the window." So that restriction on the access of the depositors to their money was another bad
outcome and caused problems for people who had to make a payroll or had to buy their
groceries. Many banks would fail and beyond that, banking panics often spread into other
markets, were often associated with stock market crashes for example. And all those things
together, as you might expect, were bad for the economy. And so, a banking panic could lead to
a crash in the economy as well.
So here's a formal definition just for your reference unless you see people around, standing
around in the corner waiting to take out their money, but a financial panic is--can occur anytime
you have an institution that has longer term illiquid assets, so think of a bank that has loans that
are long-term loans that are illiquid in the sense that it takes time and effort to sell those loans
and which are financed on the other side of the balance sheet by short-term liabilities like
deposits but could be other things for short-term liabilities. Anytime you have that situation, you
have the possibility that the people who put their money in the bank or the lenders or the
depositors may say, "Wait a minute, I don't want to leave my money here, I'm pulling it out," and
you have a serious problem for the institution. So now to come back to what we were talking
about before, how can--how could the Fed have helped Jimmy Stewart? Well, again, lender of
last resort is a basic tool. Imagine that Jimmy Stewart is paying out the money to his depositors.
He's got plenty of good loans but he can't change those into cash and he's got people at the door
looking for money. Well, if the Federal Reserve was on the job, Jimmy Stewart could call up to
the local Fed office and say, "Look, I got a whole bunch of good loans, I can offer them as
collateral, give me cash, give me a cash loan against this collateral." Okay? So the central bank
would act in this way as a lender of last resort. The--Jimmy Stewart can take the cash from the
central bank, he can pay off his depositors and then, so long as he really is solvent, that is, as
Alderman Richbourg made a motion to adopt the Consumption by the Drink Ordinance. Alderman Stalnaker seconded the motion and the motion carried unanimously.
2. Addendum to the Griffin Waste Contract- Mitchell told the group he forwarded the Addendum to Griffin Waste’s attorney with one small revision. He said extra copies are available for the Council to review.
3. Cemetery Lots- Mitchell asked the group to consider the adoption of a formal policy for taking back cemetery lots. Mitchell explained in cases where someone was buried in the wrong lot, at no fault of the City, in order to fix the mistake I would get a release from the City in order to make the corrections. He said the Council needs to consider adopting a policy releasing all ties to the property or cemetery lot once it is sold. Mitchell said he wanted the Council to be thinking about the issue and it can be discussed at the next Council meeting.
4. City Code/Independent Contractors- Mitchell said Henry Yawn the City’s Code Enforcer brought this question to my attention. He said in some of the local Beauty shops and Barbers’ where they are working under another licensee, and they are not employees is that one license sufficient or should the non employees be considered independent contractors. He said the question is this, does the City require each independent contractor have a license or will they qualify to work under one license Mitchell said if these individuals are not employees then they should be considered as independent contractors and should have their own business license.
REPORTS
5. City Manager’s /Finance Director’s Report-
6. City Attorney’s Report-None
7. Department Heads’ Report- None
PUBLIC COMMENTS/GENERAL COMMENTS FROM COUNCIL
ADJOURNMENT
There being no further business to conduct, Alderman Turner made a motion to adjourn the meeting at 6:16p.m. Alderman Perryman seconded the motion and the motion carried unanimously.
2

▶ _Work required_
Wherever the string "formal" shows up in a line of the records, count that line once. Report the total alone.

▶ _Reply_
2